# Real newb question on solar



## Dirk Pitt (Apr 21, 2015)

I had posted this in the thread "45 watt panels" I think it got lost in there, that's OK, I should not have interjected into another thread as I did. So I am going to try a new thread of my own on this. 
I can't emphasize this enough I am REALLY NEW to this entire subject and I started with the harbor freight kit, and that is ALL I have - for now.

Thanks for any help.

Original Post
_"I have a harbor freight setup and it is powering one 12V deep cycle marine battery. The only thing I have running on it is a 12v car radio with speakers. I have had zero problems with it and I very impressed with entire setup. I do have the provided lights setup with it also and I use them off and on (no pun intended). My only question is this, at random intervals I hook up by battery charger to it and it shows the battery almost dead. It charges it back up of house 120V. So I am new at this and scratching my head. My little system works, but is seems I need more juice going into that battery. I am thinking about getting another system and hooking it all together. That would be 90 watts. 
Math is not my strongpoint, so please don't hit me with volts x amps x watts x whatever. It is all gibberish to me, I know a little but I need some advice from all of you experts on there."_


----------



## rstanek (Nov 9, 2012)

what amperage are the solar panels rated for in full sun, it should tell you that in your owners manual, for each 12 volt deep cycle , you should be trickle charging between 2 and 4 amps per hour, any faster you may cook the battery,any less and it won't keep up with demand, demand being a draw of approximately no more then about 2 amps per hour. You need to also set it up so you don't over charge, there are regulators on the market for that purpose. 12 volts x 4 amps = 48 watts , in full sun.....


----------



## Smitty901 (Nov 16, 2012)

You need enough time for the panels to replace what you use. The control you have is nice in it has the ports. How ever it does not tell you how many AMps you are drawing and how many you are putting back. Latter On the 45 watt thread I will show how I wire two controllers to give me that information. 
Example last night I was drawing .4 amps all night. The over cast sky , then latter full sun was putting between .8 and 2.4 amps back so Easily all that was used was replaced.
The reason the 45 watt thread was started was lot of us are new to this it is so we can learn and share. Fun to play with it all.


----------



## sideKahr (Oct 15, 2014)

I'll be following the answers on this thread. This is an area I'm become interested in, too.


----------



## rstanek (Nov 9, 2012)

I have a solar panel for my camper, in full sun it puts out 15 volts , 1 amp per hour, it will not keep up with 2 deep cycle batteries in summer use, in winter you have less sun and more draw.


----------



## Dirk Pitt (Apr 21, 2015)

I will check the manual on my panels for that information and come back here with it.


----------



## Smitty901 (Nov 16, 2012)

When your panels are not attached to a load like the battery they will read a higher Out put. As mention the rate it is putting the amps back is what is important.
This pictures shows the battery at 12.8 volt and the panel is putting 2.5A into the battery. That is with good sun. So if you are running 2 efficient lights that are drawing .8 amps . Lets just round it off to 1 amp and you run it 8 hours. The panels would need to return at least 1 amp for 8 hours to bring the battery back to where you started.
At 2 amps it would do it in half the time. This is why the most efficient lights must be used. And why I am sticking with 12 volt rather than an inverter for lights. There is a power loss through the invertor.
In the example I have shown the 2.5 amps was the high for the day it started out early at just under 1 amp. So you can not base you guess on the high numbers.
Also if I wanted to run those same two lights in the bike room, underground no windows during the day time. Long as the panels provide at least .8 amp the would run all day with out running the battery down anything over the .8 the battery would gain.
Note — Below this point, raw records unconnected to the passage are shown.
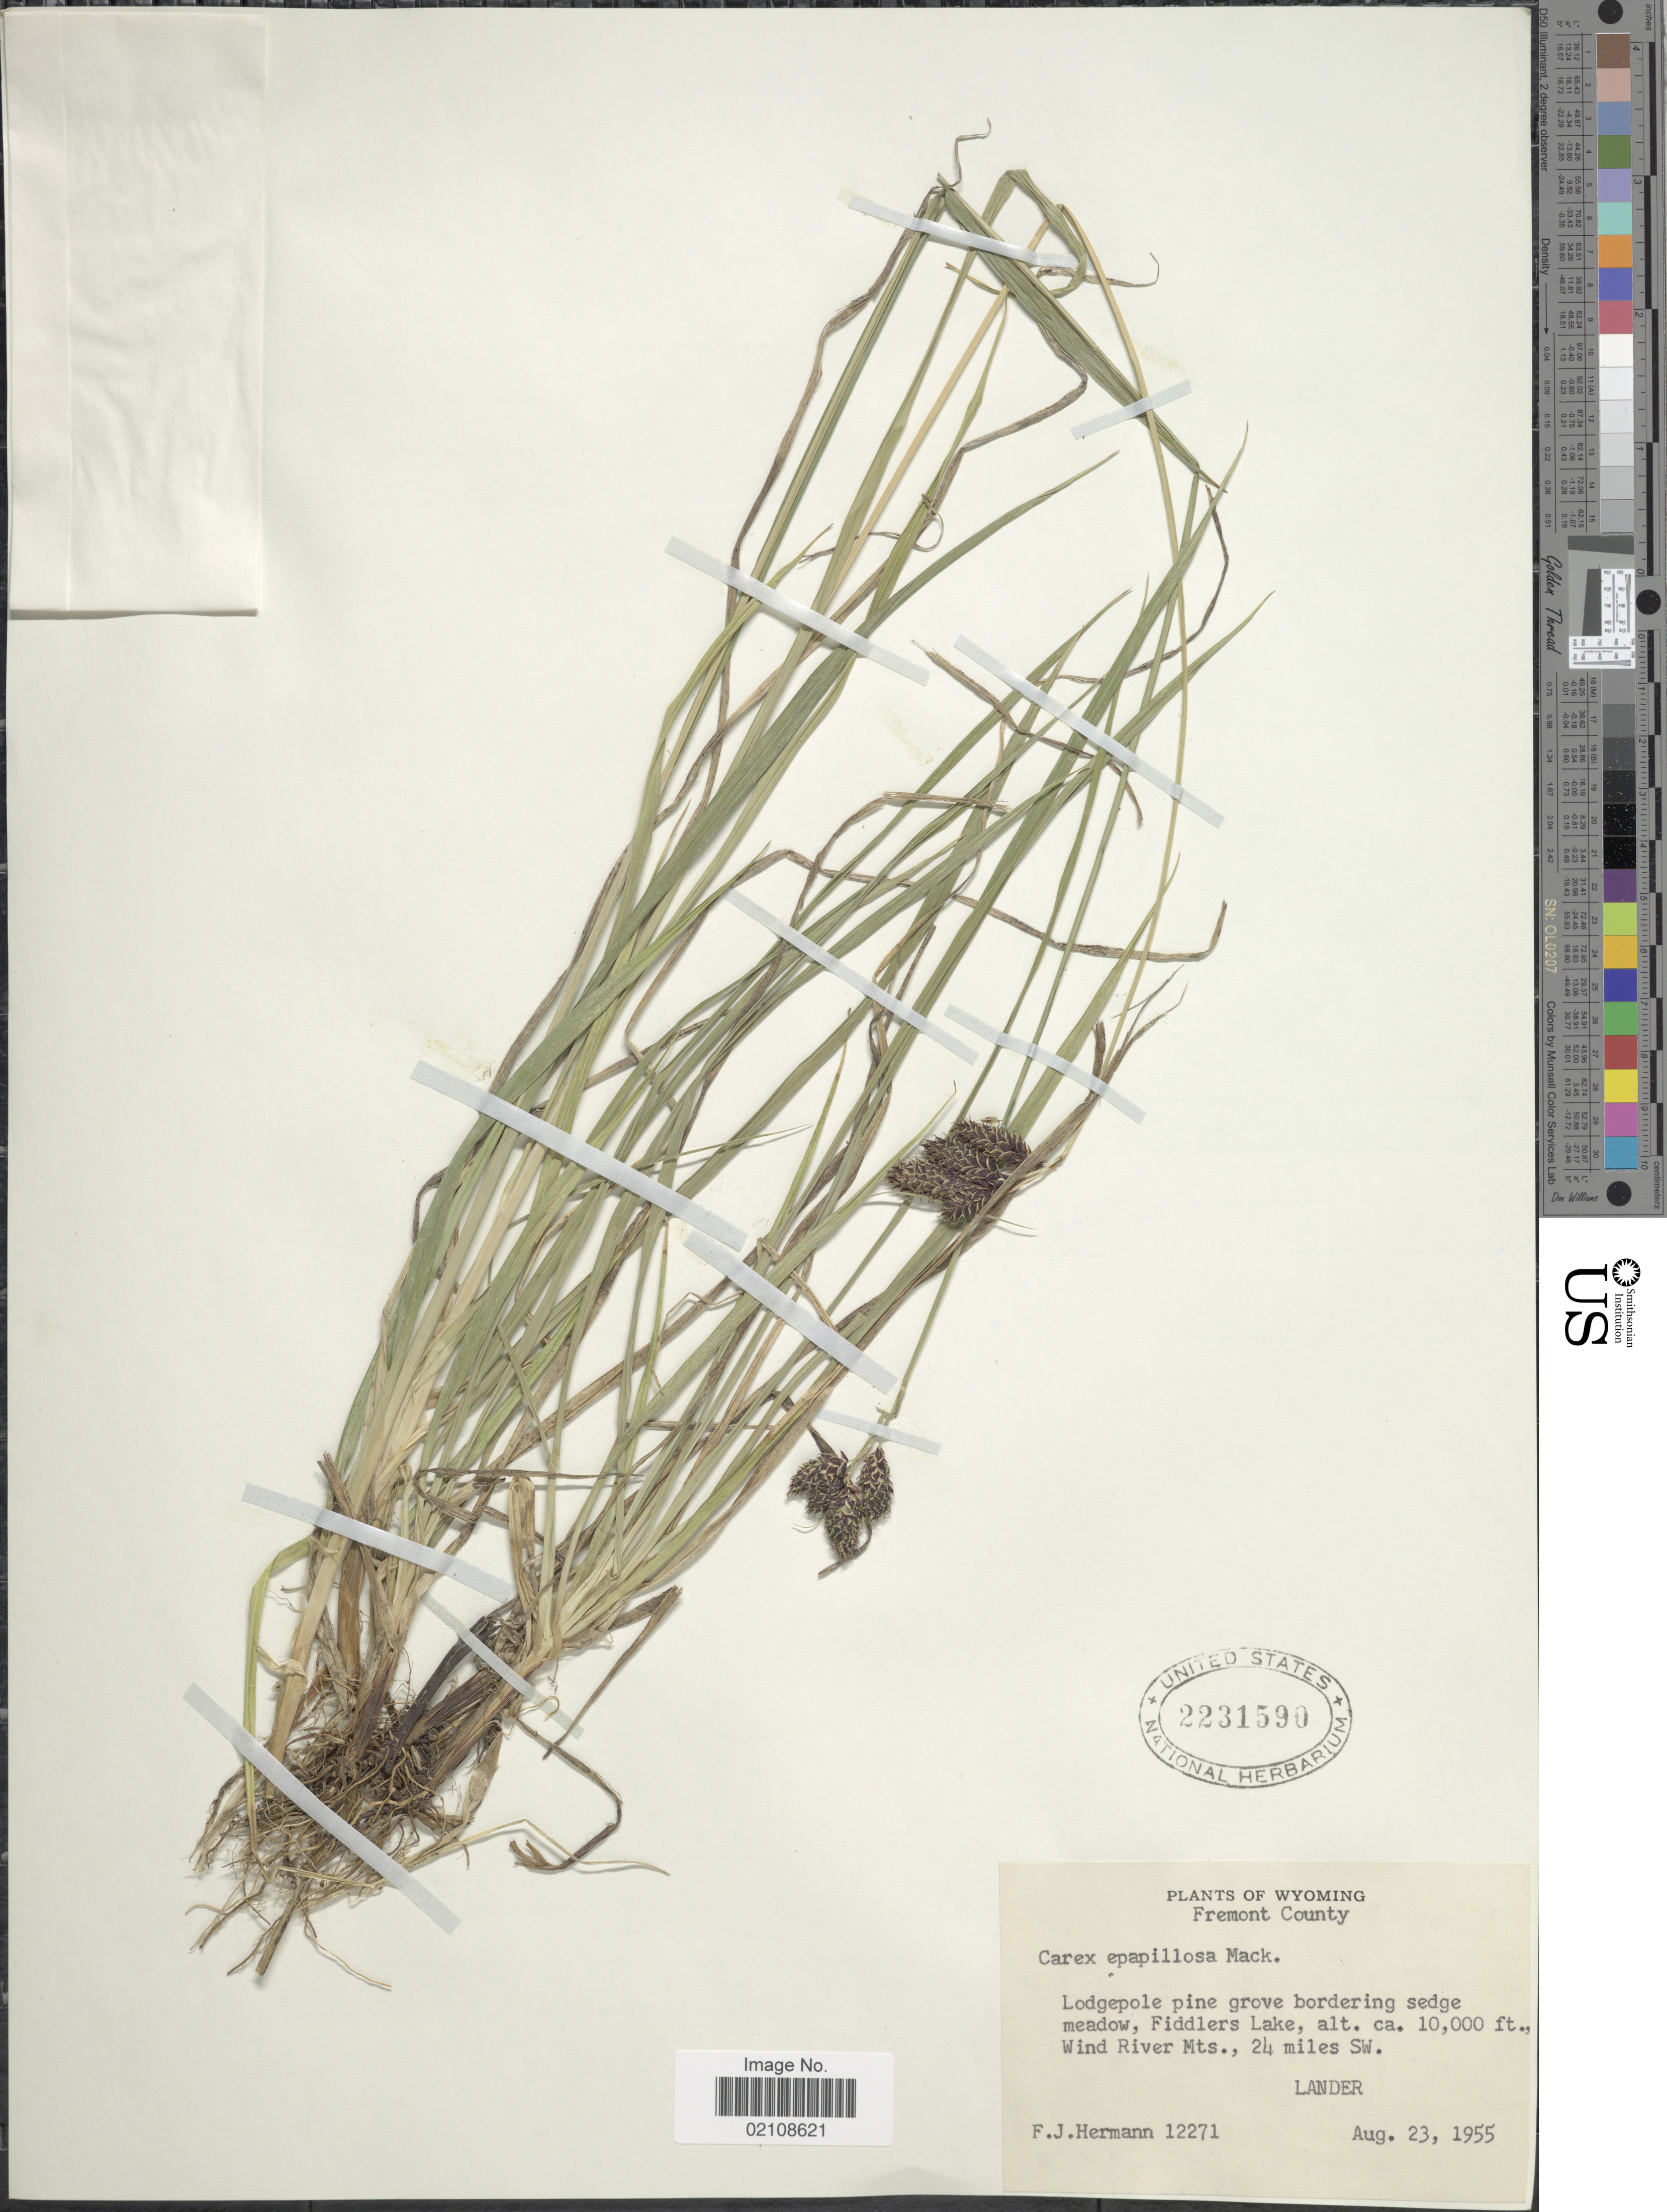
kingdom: Plantae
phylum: Tracheophyta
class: Liliopsida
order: Poales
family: Cyperaceae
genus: Carex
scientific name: Carex epapillosa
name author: Mack.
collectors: F. J. Hermann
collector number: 12271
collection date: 1955-08-23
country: United States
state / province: Wyoming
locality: Fremont County, Lodgepole pine grove bordering sedge meadow, Fiddlers Lake, Wind River Mts., 24 miles SW. Lander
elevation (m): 3048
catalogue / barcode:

Notice the black controller the sun symbol with arrow pointing toward the battery that shows what panel is putting in. Touch the selector and then it would show what the battery/load is taking. IMO this is necessary to get a picture of what you can and can not run with what you have. It cleared up a lot of me. This setup is the same as the one Harbor freight sells. It is a 45 watt 3 panel. I did add the second controller to give me information I needed.

solar3 by bob smith, on Flickr


----------



## PrepperDon (Jan 22, 2017)

What controller is that 


Sent from my iPhone using Tapatalk


----------



## Smitty901 (Nov 16, 2012)

PrepperDon said:


> What controller is that
> 
> Sent from my iPhone using Tapatalk


 The black one is a Thunderbolt Magnum Item 68738 500 watt From Harbor freight. The are many on the market I can not offer input on long term quality of it . It does work.
I am sure there are many that offer the read outs this one does.
Another thing to be a wear of is trying to recharge to much battery with to little of a panel. Example is the setup I am playing with . The panel seems to have no trouble returning the battery to full charge on a less than prefect day of sun. Long as I do not try to run to much off it. However if I was to attach 2 batteries and run them down what would happen is the system would fall behind and after a short time the batteries would no longer be returning to a full change the system would then start to fail.


----------



## Dirk Pitt (Apr 21, 2015)

Here is the information on the panels its all I could find in the manual







.


----------



## 8301 (Nov 29, 2014)

Those panels are designed to charge a 12v battery (which requires about 14.8v to fully charge) and put out about 1 amp per panel. All 3 panels together will put out about 3 amps. If you have a 100 amp/hr battery that is 40% drained math wise that battery needs 40 amp/hrs of charge to completely refill so 40/3 amps= 13.5 hours of good sun to recharge the battery.

but... As the battery gets closer to being fully recharged (above 80% SOC) (state of charge) internal resistance makes charging less efficient requiring more charge energy to fill that last 20%. A basic rule of thumb when charging a battery is that it takes about 115% on the drained energy to completely charge the battery so...
13.5 hrs x 1.15 = 15.5 hours of good sun to recharge that 100 amp/hr battery from 40% DOD (depth of discharge) all the way.

Considering that different battery types have different charging requirements the whole thing can get complicated but that's the short answer.


----------



## Smitty901 (Nov 16, 2012)

Dirk Pitt said:


> Here is the information on the panels its all I could find in the manual
> 
> View attachment 40369
> .


 With strong sun it will give you about 2.5 amps at14.5 volts. Today I am getting zero no sun fog over cast. It will be a good test as I will run the light all nigh again and see how it goes.
Unless they merge these two thread I will keep posting results in the 45 watt one.


----------